### Instruksi Tertulis 1
Tentukan apakah pernyataan (a), (b), dan (c) berikut sesuai dengan artikel tentang guru dan korupsi. Jawab ya atau tidak untuk masing-masing, lalu kutip kata-kata artikel yang menentukannya. (a) Menurut catatan Indonesia Corruption Watch, sepanjang tahun 2006 negara dirugikan paling tidak Rp 14,6 triliun karena korupsi. (b) Di sektor pendidikan, korupsi hanya terjadi di tingkat sekolah. (c) Makin rendah posisi pelaku, makin canggih modus korupsi yang dipakai.
### Instruksi Tertulis 2
Menurut artikel tentang guru dan korupsi, apa jabatan Ade Irawan di Indonesia Corruption Watch?
### Instruksi Tertulis 3
Ketik ulang bagian artikel tentang guru dan korupsi dari "Pendahuluan" sampai "akibat praktek korupsi." tanpa mengubah apa pun.

### Teks Hasil Ekstraksi
#####

Guru, Korban atau Pelaku Korupsi?

>> Rabu, 06 Mei 2009

Guru, Korban atau Pelaku Korupsi?

Ade Irawan, Kepala Divisi Monitoring Pelayanan Publik Indonesia Corruption Watch / Sekretaris Koalisi Pendidikan


Pendahuluan

Korupsi menjadi penyakit akut yang terus menggerogoti Indonesia. Menyebar ke semua sektor mulai sekolah, departemen, hingga Badan Usaha Milik Negara. Modal material maupun immaterial hancur atau hilang. Dalam catatan Indonesia Corruption Watch, sepanjang tahun 2006, paling tidak negara dirugikan sebesar Rp. 14,6 triliun akibat praktek korupsi.

Pendidikan merupakan salah satu sektor tempat korupsi tumbuh subur. Praktek tercela tersebut terjadi di semua tingkatan, mulai dari Departemen Pendidikan hingga sekolah. Modus, objek korupsi, serta kerugian material yang disebabkannya pun berbeda-beda, tergantung pada posisi pelaku berada. Semakin tinggi level/posisi, semakin canggih modus yang dipakai dan semakin besar kerugian material yang mesti ditanggung oleh negara.

#####

Serangkaian data
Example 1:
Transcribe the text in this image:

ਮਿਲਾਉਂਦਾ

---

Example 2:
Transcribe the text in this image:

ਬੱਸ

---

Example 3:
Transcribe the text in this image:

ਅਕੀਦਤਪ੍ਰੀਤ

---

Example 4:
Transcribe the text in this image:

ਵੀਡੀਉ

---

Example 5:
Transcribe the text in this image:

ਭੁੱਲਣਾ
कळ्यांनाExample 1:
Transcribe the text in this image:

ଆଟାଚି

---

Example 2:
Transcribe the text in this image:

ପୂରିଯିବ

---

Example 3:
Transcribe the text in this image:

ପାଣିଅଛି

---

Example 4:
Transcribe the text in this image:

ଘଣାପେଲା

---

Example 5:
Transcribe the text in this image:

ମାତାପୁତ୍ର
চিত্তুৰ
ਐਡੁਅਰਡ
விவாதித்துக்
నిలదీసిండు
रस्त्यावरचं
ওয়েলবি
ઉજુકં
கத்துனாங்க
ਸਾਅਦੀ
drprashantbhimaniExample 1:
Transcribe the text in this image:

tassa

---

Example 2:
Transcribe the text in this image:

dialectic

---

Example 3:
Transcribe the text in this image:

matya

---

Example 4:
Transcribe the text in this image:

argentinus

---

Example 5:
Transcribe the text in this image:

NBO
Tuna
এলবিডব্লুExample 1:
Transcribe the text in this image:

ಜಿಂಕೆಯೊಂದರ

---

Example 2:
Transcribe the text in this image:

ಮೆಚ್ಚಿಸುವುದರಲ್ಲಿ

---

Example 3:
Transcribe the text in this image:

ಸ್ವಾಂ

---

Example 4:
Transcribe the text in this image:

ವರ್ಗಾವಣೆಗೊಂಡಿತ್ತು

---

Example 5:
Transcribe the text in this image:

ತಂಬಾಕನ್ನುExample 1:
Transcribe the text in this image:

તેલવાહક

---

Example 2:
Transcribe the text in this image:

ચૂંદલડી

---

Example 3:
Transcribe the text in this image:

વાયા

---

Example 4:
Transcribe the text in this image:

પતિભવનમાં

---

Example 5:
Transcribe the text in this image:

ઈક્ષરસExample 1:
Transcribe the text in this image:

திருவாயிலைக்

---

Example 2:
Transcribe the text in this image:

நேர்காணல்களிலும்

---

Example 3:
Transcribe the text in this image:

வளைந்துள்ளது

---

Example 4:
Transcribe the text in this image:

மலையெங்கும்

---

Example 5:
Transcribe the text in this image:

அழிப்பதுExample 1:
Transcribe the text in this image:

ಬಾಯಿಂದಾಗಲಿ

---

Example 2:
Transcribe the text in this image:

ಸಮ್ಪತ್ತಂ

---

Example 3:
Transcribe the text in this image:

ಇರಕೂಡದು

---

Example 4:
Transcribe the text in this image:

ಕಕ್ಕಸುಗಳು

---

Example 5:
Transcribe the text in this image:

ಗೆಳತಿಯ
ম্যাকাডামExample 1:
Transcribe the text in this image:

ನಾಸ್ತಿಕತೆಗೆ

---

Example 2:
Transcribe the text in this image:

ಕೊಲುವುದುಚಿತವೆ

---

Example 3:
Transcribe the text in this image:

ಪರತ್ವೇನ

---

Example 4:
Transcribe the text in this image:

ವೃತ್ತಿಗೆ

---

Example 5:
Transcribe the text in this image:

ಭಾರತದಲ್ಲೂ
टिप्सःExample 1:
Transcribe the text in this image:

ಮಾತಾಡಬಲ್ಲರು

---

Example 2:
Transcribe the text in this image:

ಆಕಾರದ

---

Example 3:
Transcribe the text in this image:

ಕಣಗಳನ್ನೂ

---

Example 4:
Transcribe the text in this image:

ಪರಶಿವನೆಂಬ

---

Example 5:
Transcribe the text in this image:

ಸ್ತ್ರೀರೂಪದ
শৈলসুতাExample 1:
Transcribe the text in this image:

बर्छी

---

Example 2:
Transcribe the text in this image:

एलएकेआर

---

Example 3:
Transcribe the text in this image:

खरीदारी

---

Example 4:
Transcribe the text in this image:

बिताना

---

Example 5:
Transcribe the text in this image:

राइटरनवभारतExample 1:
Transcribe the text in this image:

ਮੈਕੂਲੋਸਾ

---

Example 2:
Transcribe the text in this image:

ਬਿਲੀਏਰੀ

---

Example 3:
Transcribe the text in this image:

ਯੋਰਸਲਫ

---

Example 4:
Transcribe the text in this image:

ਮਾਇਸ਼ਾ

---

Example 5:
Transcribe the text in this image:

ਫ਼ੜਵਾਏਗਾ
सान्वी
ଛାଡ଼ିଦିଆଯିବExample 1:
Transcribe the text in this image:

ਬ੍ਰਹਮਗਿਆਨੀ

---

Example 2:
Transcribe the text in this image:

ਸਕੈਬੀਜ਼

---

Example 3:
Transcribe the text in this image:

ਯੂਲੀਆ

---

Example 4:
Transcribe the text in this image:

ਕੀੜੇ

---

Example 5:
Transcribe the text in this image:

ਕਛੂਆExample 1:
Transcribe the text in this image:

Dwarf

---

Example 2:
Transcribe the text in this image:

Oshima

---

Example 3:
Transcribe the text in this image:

#####

### Jawaban Lengkap 1
(a) Ya: "sepanjang tahun 2006, paling tidak negara dirugikan sebesar Rp. 14,6 triliun akibat praktek korupsi."
(b) Tidak: "Praktek tercela tersebut terjadi di semua tingkatan, mulai dari Departemen Pendidikan hingga sekolah."
(c) Tidak: "Semakin tinggi level/posisi, semakin canggih modus yang dipakai"

### Jawaban Lengkap 2
Kepala Divisi Monitoring Pelayanan Publik.

### Jawaban Lengkap 3
Pendahuluan

Korupsi menjadi penyakit akut yang terus menggerogoti Indonesia. Menyebar ke semua sektor mulai sekolah, departemen, hingga Badan Usaha Milik Negara. Modal material maupun immaterial hancur atau hilang. Dalam catatan Indonesia Corruption Watch, sepanjang tahun 2006, paling tidak negara dirugikan sebesar Rp. 14,6 triliun akibat praktek korupsi.